FOCI is intended to provide instructors convenient ways to access professional learning without leaving their campus, explained Paula Talley, manager of professional learning for the Dana Center’s higher education team.
“We really want to create meaningful collaborations among faculty to ensure they can learn from one another,” she said. “And this goes beyond math faculty. We have participants in FOCI that are from other departments, such as English and psychology, because when it comes to supporting students, it is critical that we can bring multiple stakeholders to the table.”
As both Thornton and Talley can attest, whether teaching at the K–12 or the postsecondary level, there are several key considerations to keep in mind when supporting students in virtual learning environments.
3 Essentials for Effective Virtual Learning
Whether your instruction is synchronous or asynchronous, many educators now understand the mixed bag of joys and challenges that come with making the switch to online instruction. While there are many best practices and even more technology considerations, there are three core essentials that are critical to keep in mind when teaching in a virtual environment.
- Be intentional in your course design to ensure culturally responsive teaching.
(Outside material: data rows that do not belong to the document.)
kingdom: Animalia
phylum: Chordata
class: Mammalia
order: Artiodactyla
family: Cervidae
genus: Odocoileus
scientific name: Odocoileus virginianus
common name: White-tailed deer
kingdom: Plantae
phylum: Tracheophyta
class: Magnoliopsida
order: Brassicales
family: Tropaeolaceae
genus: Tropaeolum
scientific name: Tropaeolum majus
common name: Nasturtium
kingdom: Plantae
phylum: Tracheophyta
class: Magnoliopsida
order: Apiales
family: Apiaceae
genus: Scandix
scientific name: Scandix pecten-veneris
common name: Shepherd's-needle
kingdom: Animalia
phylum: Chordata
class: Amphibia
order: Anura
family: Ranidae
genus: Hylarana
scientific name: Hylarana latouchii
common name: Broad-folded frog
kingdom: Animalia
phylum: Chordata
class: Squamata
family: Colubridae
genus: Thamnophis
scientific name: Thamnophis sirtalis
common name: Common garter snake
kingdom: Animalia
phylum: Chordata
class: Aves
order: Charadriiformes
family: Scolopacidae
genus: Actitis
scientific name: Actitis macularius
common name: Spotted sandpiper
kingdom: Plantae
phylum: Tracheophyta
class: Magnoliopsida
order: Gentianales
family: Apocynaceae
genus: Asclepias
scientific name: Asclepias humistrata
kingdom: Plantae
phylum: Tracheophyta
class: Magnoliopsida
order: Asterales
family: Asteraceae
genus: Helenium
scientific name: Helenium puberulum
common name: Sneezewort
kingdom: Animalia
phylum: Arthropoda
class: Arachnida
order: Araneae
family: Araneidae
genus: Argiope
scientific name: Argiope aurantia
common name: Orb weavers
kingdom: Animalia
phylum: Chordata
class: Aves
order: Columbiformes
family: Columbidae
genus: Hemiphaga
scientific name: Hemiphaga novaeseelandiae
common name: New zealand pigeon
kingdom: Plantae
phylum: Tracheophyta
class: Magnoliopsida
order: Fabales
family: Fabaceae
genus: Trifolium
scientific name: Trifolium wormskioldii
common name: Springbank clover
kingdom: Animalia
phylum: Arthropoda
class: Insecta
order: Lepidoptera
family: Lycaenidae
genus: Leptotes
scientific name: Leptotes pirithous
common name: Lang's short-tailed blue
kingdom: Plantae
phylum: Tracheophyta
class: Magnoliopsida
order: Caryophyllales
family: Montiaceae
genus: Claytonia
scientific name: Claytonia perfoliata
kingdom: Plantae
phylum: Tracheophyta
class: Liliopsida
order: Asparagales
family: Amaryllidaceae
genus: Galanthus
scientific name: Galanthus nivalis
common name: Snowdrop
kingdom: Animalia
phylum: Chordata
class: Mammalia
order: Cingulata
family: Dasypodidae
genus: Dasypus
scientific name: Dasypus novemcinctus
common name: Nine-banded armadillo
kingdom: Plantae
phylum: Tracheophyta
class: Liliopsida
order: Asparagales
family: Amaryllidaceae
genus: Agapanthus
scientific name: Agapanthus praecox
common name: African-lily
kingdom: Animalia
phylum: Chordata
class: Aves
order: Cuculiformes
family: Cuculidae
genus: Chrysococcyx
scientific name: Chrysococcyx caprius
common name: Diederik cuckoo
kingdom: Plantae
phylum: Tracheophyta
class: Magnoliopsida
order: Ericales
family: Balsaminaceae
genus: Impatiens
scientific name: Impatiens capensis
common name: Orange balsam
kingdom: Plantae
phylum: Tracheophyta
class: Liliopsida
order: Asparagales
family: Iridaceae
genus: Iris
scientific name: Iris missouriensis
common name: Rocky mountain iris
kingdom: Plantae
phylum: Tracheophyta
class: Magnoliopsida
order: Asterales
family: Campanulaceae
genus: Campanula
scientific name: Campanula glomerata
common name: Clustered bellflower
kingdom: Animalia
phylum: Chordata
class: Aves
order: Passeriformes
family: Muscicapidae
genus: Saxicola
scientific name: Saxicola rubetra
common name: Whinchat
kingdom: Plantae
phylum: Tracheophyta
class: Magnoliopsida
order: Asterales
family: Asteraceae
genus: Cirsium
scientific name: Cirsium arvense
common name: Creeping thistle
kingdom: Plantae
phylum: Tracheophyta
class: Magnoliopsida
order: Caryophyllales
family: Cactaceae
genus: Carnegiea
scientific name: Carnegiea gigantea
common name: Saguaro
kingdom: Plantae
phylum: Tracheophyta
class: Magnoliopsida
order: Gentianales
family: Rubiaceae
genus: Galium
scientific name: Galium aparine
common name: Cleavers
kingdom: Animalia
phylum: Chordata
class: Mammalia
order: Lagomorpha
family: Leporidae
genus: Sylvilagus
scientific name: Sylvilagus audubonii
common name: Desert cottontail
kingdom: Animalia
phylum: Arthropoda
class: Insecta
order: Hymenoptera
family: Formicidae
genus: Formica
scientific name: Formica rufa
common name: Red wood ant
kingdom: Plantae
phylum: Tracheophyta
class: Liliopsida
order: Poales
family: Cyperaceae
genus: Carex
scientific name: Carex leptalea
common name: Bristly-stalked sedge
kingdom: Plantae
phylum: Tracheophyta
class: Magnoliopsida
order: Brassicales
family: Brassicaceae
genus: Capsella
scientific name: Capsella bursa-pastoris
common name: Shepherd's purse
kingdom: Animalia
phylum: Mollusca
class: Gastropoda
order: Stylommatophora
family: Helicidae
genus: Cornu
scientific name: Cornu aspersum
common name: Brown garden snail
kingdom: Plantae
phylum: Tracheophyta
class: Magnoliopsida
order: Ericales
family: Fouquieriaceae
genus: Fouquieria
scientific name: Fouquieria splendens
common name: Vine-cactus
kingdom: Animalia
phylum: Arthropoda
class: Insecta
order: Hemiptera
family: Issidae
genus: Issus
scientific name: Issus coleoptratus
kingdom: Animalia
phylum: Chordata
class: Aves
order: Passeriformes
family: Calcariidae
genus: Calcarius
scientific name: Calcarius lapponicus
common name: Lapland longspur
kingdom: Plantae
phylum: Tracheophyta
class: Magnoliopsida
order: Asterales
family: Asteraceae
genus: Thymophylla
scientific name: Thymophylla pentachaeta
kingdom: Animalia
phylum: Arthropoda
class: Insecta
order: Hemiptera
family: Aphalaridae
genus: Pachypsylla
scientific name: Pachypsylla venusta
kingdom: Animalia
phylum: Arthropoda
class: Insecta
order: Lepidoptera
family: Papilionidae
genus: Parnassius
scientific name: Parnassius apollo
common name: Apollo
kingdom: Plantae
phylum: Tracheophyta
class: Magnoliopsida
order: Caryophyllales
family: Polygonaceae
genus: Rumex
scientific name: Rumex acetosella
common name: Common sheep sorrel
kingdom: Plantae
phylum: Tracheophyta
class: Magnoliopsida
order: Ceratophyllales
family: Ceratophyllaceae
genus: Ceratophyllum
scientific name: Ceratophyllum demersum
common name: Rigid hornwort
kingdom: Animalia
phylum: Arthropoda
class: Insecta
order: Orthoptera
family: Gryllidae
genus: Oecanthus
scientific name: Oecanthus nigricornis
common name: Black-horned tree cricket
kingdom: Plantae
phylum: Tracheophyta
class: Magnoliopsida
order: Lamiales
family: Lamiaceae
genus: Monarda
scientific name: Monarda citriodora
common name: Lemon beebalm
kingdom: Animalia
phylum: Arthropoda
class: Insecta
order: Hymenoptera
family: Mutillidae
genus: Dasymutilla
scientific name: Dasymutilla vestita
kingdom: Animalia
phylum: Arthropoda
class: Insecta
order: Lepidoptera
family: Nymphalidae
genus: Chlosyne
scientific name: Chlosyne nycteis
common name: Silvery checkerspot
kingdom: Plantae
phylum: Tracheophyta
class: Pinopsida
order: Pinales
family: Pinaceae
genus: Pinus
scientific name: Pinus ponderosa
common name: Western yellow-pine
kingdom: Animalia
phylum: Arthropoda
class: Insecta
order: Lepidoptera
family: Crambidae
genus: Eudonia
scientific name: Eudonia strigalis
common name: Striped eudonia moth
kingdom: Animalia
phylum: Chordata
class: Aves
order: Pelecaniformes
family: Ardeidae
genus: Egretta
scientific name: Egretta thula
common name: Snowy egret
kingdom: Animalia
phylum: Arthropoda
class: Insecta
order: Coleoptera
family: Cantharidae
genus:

This includes staying mindful of inequities to consider in the student experience, especially in virtual learning environments. “We really focus on helping higher ed instructors think about their course design to focus on where inequities might be present,” explained Talley. “How can you work across campus teams—especially with corequisite implementation teams—to ensure the experience supports students just as well virtually?”
- Keep technology as simple as possible. The digital divide is perhaps proving to be one of the biggest barriers to equitable access in today’s new virtual environment. This is why the Dana Center team encourages instructors to design their courses to function effectively through the least common denominator of technology. “Many students are having to use their cell phones to take classes because they don’t have tablets, laptops, or even consistent access to the Internet,” Talley said. “You don’t need all the fancy bells and whistles, just give students the information.”
- Stay flexible and focus on your teaching goals. Embracing the uncertainty isn’t always easy, but it’s essential for instructors right now. “I feel like it’s a common excuse for teachers to say, ‘we don’t know what’s going to happen,’” said Thornton. “At some point we have to acknowledge the fact that the future is going to continue to be uncertain. But if you commit to your teaching goals and keep pursuing new knowledge and new pedagogy through professional learning, you can apply that insight to whatever context you’re teaching—whether in-person or virtual.”
Where Do We Go from Here?
It’s anyone’s guess where we will be a year from now when it comes to the pandemic and its impact on education. One thing is certain: virtual instruction of some variety is here to stay.
And by investing in virtual professional learning for themselves, Talley notes, educators can explore ideas firsthand that they can take back to the classroom—around content and pedagogy, ideas for student engagement, or simply a better understanding of students’ everyday experiences in a virtual learning environment.
“Many instructors who take our professional learning walk away with a deeper sense of compassion about what their students experience,” Talley explained. “So, it puts instructors in their students’ shoes to see that often students aren’t making excuses—they genuinely need different types of supports to learn effectively in a virtual environment.”